According to Wikipedia, sonder was a word created in 2012 as part of the Dictionary of Obscure Sorrows. I absolutely love this word because it’s definitely weird to think about how other people, people who have nothing to do with me, have lives just as fantastic and weird as mine. To them, the story is about them and that is just bizarre to think about.
There is a teenage boy who rides the bus right around the same time I do and he recently discovered Stephen King. He’s reading the Green Mile and we got to talking about King after he noticed that I was reading the Long Walk. I see him all the time, but never ask him about anything other than his current book. I sometimes think about him when I’m at home sorting through my bookshelf. Has he read this book? Does he like this author? Things like that.
Another familiar stranger in my life is a man and his four or five year old son. They will sometimes ride the bus with me in the mornings and they always stick out to me because of how cute the boy is. He always says goodbye to the bus driver and he loves to pull the cord when it’s time for them to get off the bus. Sometimes I think about them. Will the boy be going to school soon? Where does his dad work?
I know that I’m a familiar stranger in their lives, too. One day, I wore contacts to work and the little boy pointed it and told me I looked very nice. Another day, I stood up on the bus before it came to a complete stop and the little boy told me we weren’t supposed to stand up while the bus was moving. I sat back down immediately. When a little kid tells you you’re breaking a rule, you don’t argue.
It’s encounters like that that get me thinking about all the different versions of me out there in the world. Like you said, Daniel, there are people out there who remember us and probably wonder where we went when we leave. Those little kids at Big Al’s will always remember you as Dan the Man and nothing else. The woman at Petco will always remember you as Kyuzo’s dad. And, because of their memories, those versions of you will always exist, despite the fact you’ve moved on.
There are so many versions of each of us out in the world. It’s crazy to think about.

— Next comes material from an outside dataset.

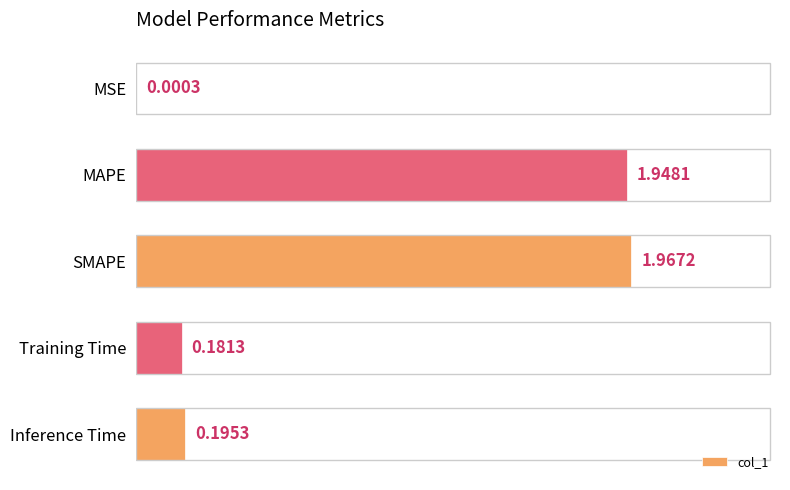

What is the change in value from MAPE to Inference Time?

-1.8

A few years ago I made the mistake of having a few too many beers at a bar and got sick in the parking lot. It’s very likely a stranger saw me and now I exist in that person’s mind as that drunk, party girl. They might never see me again, but a version of me lives on in their mind. Hell, I might even be an anecdote they share when the topic of alcohol comes up in conversation, despite the fact that I’m really not a party person at all.
But I am in their mind.
Another example would be my third grade teacher, Mrs. McCoy. She knew me for an entire school year so, of course, she got to know me a little better than the stranger in the bar parking lot. However, after I left her class, that version of me became stuck in her mind. Somewhere out there in the world, there is a woman who only knows me as a little seven year old girl who likes to read and doesn’t speak up a lot in class. If she met me now, heard how much I swear and saw all my tattoos, it might blow her mind.
It would also kill the version of me that lives in her mind. Kind of morbid to think about, right?
There must me hundreds of thousands of versions of me out there, living in people’s memories. Someone saw me slip on ice and now an incredibly clutsy version of me exists. Someone saw me crying on the bus and now a very sad, helpless version of me exists. Someone saw me out for a run and now an athletic version of me exists.
It’s bizarre to think about, isn’t it?